(Task material begins)

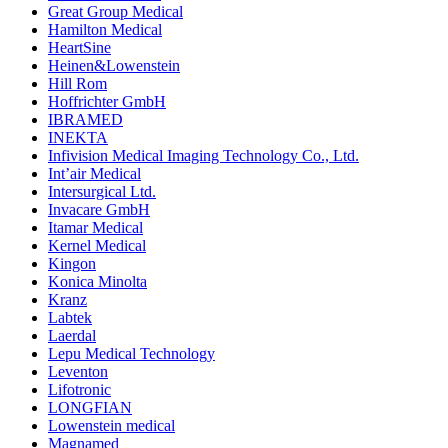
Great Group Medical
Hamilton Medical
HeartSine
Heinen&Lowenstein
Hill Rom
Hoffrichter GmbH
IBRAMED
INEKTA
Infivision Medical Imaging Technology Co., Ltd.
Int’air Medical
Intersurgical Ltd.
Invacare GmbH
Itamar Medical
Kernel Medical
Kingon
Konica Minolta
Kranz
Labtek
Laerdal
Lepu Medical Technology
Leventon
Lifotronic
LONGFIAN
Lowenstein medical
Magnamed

(Task material ends)
(Task material begins)

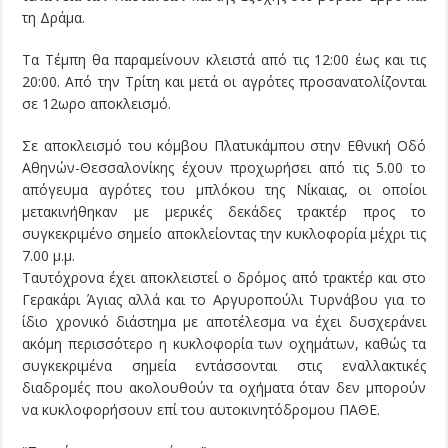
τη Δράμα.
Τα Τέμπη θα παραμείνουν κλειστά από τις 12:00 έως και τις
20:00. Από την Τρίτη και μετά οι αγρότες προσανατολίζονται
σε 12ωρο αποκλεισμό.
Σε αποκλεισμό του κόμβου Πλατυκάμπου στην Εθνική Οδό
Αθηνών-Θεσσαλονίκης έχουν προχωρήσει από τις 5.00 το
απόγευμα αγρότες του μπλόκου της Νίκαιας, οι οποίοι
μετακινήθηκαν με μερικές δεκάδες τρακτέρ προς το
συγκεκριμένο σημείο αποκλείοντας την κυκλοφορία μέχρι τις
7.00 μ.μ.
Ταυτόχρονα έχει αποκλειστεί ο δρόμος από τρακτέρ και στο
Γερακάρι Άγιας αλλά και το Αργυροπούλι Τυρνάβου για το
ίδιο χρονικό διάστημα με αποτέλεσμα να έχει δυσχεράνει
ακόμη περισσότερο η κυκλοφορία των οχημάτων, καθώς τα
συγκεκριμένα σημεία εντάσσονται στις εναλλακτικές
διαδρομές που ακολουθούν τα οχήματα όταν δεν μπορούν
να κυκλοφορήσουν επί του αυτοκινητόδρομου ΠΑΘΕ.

(Task material ends)

> **Task details**:
Count the lines of the material that contain the string "έχει", with uppercase and lowercase letters treated as different. Reply with the number alone.

> **Answer box**:
2